■ Exercise description: Return all of the data verbatim, dropping any picture.

Dataset items
═══
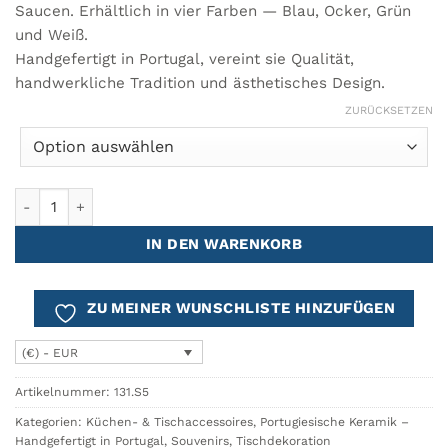
Saucen. Erhältlich in vier Farben — Blau, Ocker, Grün
und Weiß.
Handgefertigt in Portugal, vereint sie Qualität,
handwerkliche Tradition und ästhetisches Design.
ZURÜCKSETZEN
AZULEJO Olivenschale Ø9,5 Menge
IN DEN WARENKORB
ZU MEINER WUNSCHLISTE HINZUFÜGEN
(€) - EUR
Artikelnummer:
131.S5
Kategorien:
Küchen- & Tischaccessoires
,
Portugiesische Keramik –
Handgefertigt in Portugal
,
Souvenirs
,
Tischdekoration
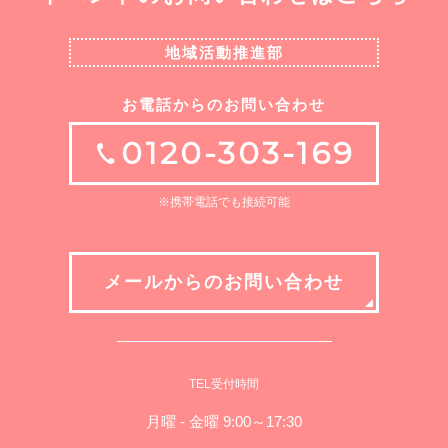
地域活動推進部
お電話からのお問い合わせ
0120-303-169
※携帯電話でも接続可能
メールからのお問い合わせ
TEL受付時間
月曜 - 金曜 9:00～17:30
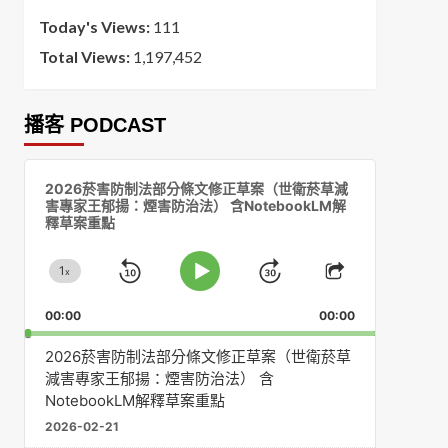
Today's Views:
111
Total Views:
1,197,452
播客 PODCAST
音
2026菸害防制法部分條文修正草案（世衛菸草減
訊
害專家王郁揚：煙害防治法） 含NotebookLM解
播
釋草案重點
放
器
1
x
Skip
Jump
Change
Play
Share
Playback
This
Pause
Backward
Forward
00:00
Rate
00:00
Episode
2026菸害防制法部分條文修正草案（世衛菸草
減害專家王郁揚：煙害防治法） 含
NotebookLM解釋草案重點
2026-02-21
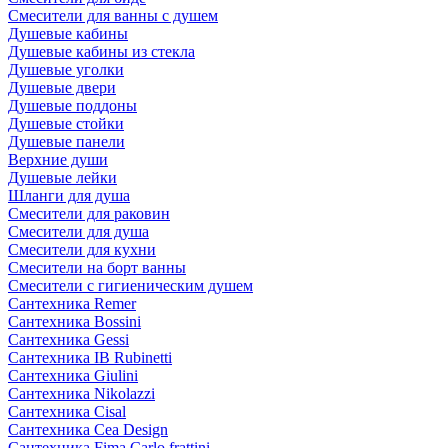
Смесители для ванны с душем
Душевые кабины
Душевые кабины из стекла
Душевые уголки
Душевые двери
Душевые поддоны
Душевые стойки
Душевые панели
Верхние души
Душевые лейки
Шланги для душа
Смесители для раковин
Смесители для душа
Смесители для кухни
Смесители на борт ванны
Смесители с гигиеническим душем
Сантехника Remer
Сантехника Bossini
Сантехника Gessi
Сантехника IB Rubinetti
Сантехника Giulini
Сантехника Nikolazzi
Сантехника Cisal
Сантехника Cea Design
Сантехника Fima Carlo frattini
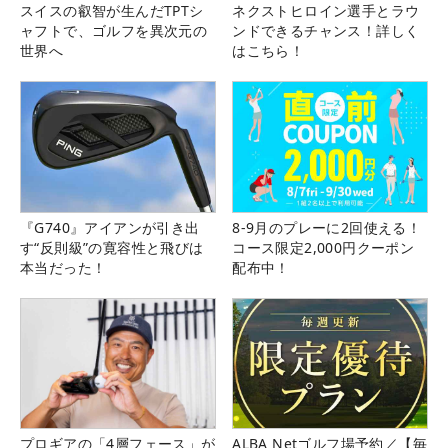
スイスの叡智が生んだTPTシ
ネクストヒロイン選手とラウ
ャフトで、ゴルフを異次元の
ンドできるチャンス！詳しく
世界へ
はこちら！
『G740』アイアンが引き出
8-9月のプレーに2回使える！
す“反則級”の寛容性と飛びは
コース限定2,000円クーポン
本当だった！
配布中！
プロギアの「4層フェース」が
ALBA Netゴルフ場予約／【毎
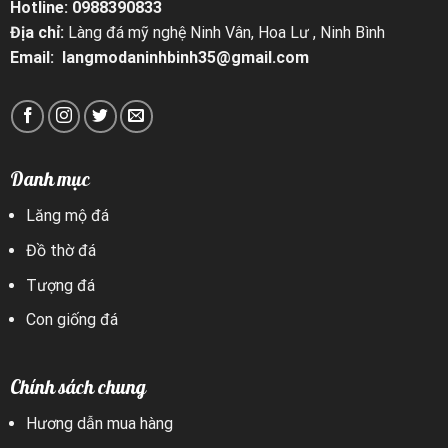
Hotline: 0988390833
Địa chỉ:
Làng đá mỹ nghệ Ninh Vân, Hoa Lư , Ninh Bình
Email: langmodaninhbinh35@gmail.com
Danh mục
Lăng mộ đá
Đồ thờ đá
Tượng đá
Con giống đá
Chính sách chung
Hương dẫn mua hàng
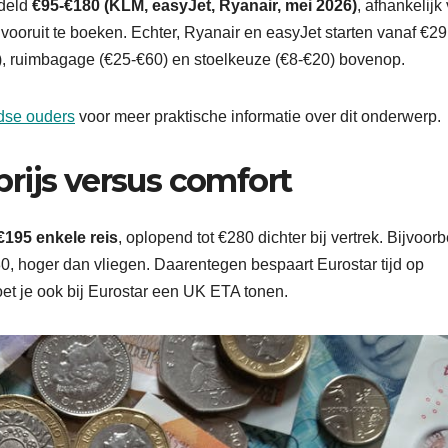
ddeld
€95-€180 (KLM, easyJet, Ryanair, mei 2026)
, afhankelijk
oruit te boeken. Echter, Ryanair en easyJet starten vanaf €29
), ruimbagage (€25-€60) en stoelkeuze (€8-€20) bovenop.
dse ouders
voor meer praktische informatie over dit onderwerp.
 prijs versus comfort
€195 enkele reis
, oplopend tot €280 dichter bij vertrek. Bijvoor
0, hoger dan vliegen. Daarentegen bespaart Eurostar tijd op
 je ook bij Eurostar een UK ETA tonen.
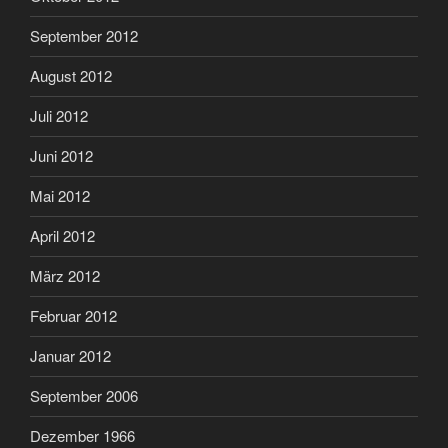
September 2012
August 2012
Juli 2012
Juni 2012
Mai 2012
April 2012
März 2012
Februar 2012
Januar 2012
September 2006
Dezember 1966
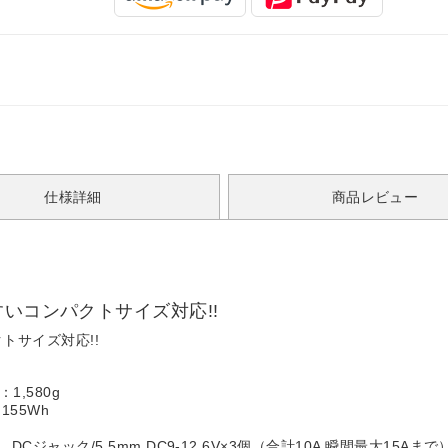
仕様詳細
商品レビュー
いコンパクトサイズ対応!!
トサイズ対応!!
1,580g
155Wh
 DCジャック/5.5mm DC9-12.6V×3個（合計10A 瞬間最大15Aまで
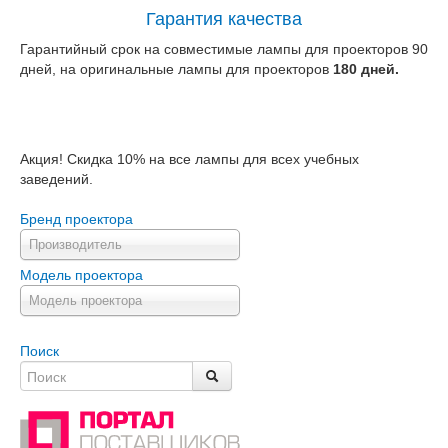
Гарантия качества
Гарантийный срок на совместимые лампы для проекторов 90
дней, на оригинальные лампы для проекторов
180 дней.
Акция! Скидка 10% на все лампы для всех учебных
заведений.
Бренд проектора
Производитель
Модель проектора
Модель проектора
Поиск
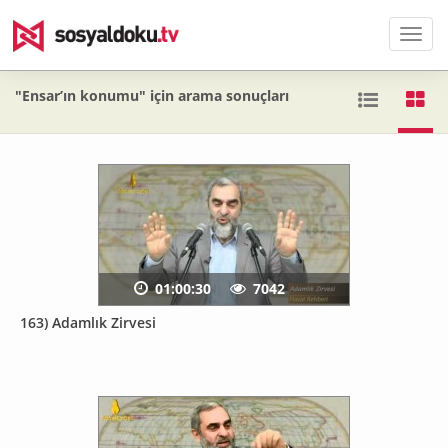
Men
"Ensar’ın konumu" için arama sonuçları
01:00:30
7042
163) Adamlık Zirvesi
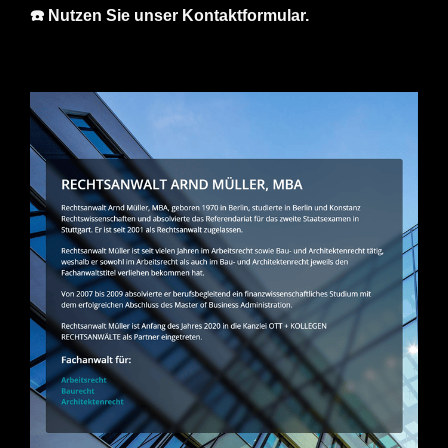
☎️ Nutzen Sie unser Kontaktformular.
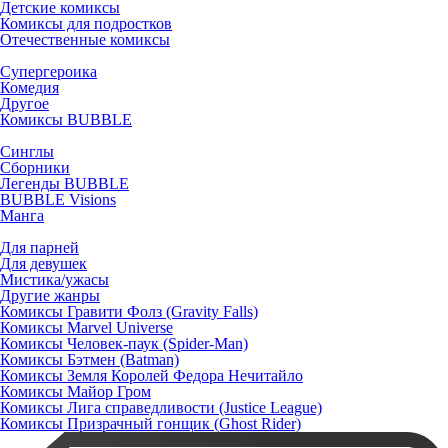
Детские комиксы
Комиксы для подростков
Отечественные комиксы
Супергероика
Комедия
Другое
Комиксы BUBBLE
Синглы
Сборники
Легенды BUBBLE
BUBBLE Visions
Манга
Для парней
Для девушек
Мистика/ужасы
Другие жанры
Комиксы Гравити Фолз (Gravity Falls)
Комиксы Marvel Universe
Комиксы Человек-паук (Spider-Man)
Комиксы Бэтмен (Batman)
Комиксы Земля Королей Федора Нечитайло
Комиксы Майор Гром
Комиксы Лига справедливости (Justice League)
Комиксы Призрачный гонщик (Ghost Rider)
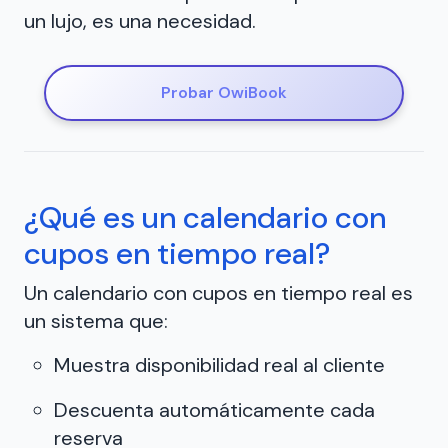
un lujo, es una necesidad.
Probar OwiBook
¿Qué es un calendario con
cupos en tiempo real?
Un calendario con cupos en tiempo real es
un sistema que:
Muestra disponibilidad real al cliente
Descuenta automáticamente cada
reserva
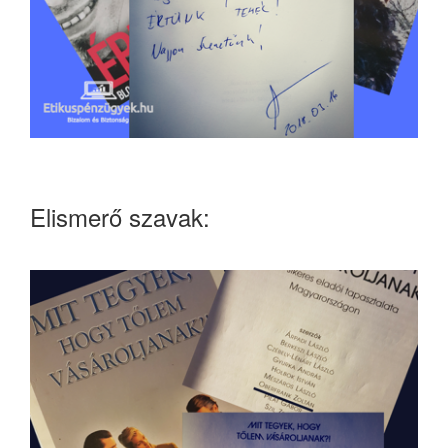
Elismerő szavak:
═══
■ Answer box:
Saucen. Erhältlich in vier Farben — Blau, Ocker, Grün
und Weiß.
Handgefertigt in Portugal, vereint sie Qualität,
handwerkliche Tradition und ästhetisches Design.
ZURÜCKSETZEN
AZULEJO Olivenschale Ø9,5 Menge
IN DEN WARENKORB
ZU MEINER WUNSCHLISTE HINZUFÜGEN
(€) - EUR
Artikelnummer:
131.S5
Kategorien:
Küchen- & Tischaccessoires
,
Portugiesische Keramik –
Handgefertigt in Portugal
,
Souvenirs
,
Tischdekoration
地域活動推進部
お電話からのお問い合わせ
0120-303-169
※携帯電話でも接続可能
メールからのお問い合わせ
TEL受付時間
月曜 - 金曜 9:00～17:30
Today's Views:
111
Total Views:
1,197,452
播客 PODCAST
音
2026菸害防制法部分條文修正草案（世衛菸草減
訊
害專家王郁揚：煙害防治法） 含NotebookLM解
播
釋草案重點
放
器
1
x
Skip
Jump
Change
Play
Share
Playback
This
Pause
Backward
Forward
00:00
Rate
00:00
Episode
2026菸害防制法部分條文修正草案（世衛菸草
減害專家王郁揚：煙害防治法） 含
NotebookLM解釋草案重點
2026-02-21
Смесители для ванны с душем
Душевые кабины
Душевые кабины из стекла
Душевые уголки
Душевые двери
Душевые поддоны
Душевые стойки
Душевые панели
Верхние души
Душевые лейки
Шланги для душа
Смесители для раковин
Смесители для душа
Смесители для кухни
Смесители на борт ванны
Смесители с гигиеническим душем
Сантехника Remer
Сантехника Bossini
Сантехника Gessi
Сантехника IB Rubinetti
Сантехника Giulini
Сантехника Nikolazzi
Сантехника Cisal
Сантехника Cea Design
Сантехника Fima Carlo frattini
スイスの叡智が生んだTPTシ
ネクストヒロイン選手とラウ
ャフトで、ゴルフを異次元の
ンドできるチャンス！詳しく
世界へ
はこちら！
『G740』アイアンが引き出
8-9月のプレーに2回使える！
す“反則級”の寛容性と飛びは
コース限定2,000円クーポン
本当だった！
配布中！
プロギアの「4層フェース」が
ALBA Netゴルフ場予約／【毎
Hotline: 0988390833
Địa chỉ:
Làng đá mỹ nghệ Ninh Vân, Hoa Lư , Ninh Bình
Email: langmodaninhbinh35@gmail.com
Danh mục
Lăng mộ đá
Đồ thờ đá
Tượng đá
Con giống đá
Chính sách chung
Hương dẫn mua hàng
ddeld
€95-€180 (KLM, easyJet, Ryanair, mei 2026)
, afhankelijk
oruit te boeken. Echter, Ryanair en easyJet starten vanaf €29
), ruimbagage (€25-€60) en stoelkeuze (€8-€20) bovenop.
dse ouders
voor meer praktische informatie over dit onderwerp.
 prijs versus comfort
€195 enkele reis
, oplopend tot €280 dichter bij vertrek. Bijvoor
0, hoger dan vliegen. Daarentegen bespaart Eurostar tijd op
 je ook bij Eurostar een UK ETA tonen.
September 2012
August 2012
Juli 2012
Juni 2012
Mai 2012
April 2012
März 2012
Februar 2012
Januar 2012
September 2006
Dezember 1966
仕様詳細
商品レビュー
いコンパクトサイズ対応!!
トサイズ対応!!
1,580g
155Wh
 DCジャック/5.5mm DC9-12.6V×3個（合計10A 瞬間最大15Aまで
Гарантия качества
Гарантийный срок на совместимые лампы для проекторов 90
дней, на оригинальные лампы для проекторов
180 дней.
Акция! Скидка 10% на все лампы для всех учебных
заведений.
Бренд проектора
Производитель
Модель проектора
Модель проектора
Поиск
Men
"Ensar’ın konumu" için arama sonuçları
01:00:30
7042
163) Adamlık Zirvesi
☎️ Nutzen Sie unser Kontaktformular.
Детские комиксы
Комиксы для подростков
Отечественные комиксы
Супергероика
Комедия
Другое
Комиксы BUBBLE
Синглы
Сборники
Легенды BUBBLE
BUBBLE Visions
Манга
Для парней
Для девушек
Мистика/ужасы
Другие жанры
Комиксы Гравити Фолз (Gravity Falls)
Комиксы Marvel Universe
Комиксы Человек-паук (Spider-Man)
Комиксы Бэтмен (Batman)
Комиксы Земля Королей Федора Нечитайло
Комиксы Майор Гром
Комиксы Лига справедливости (Justice League)
Комиксы Призрачный гонщик (Ghost Rider)
un lujo, es una necesidad.
Probar OwiBook
¿Qué es un calendario con
cupos en tiempo real?
Un calendario con cupos en tiempo real es
un sistema que:
Muestra disponibilidad real al cliente
Descuenta automáticamente cada
reserva
Elismerő szavak:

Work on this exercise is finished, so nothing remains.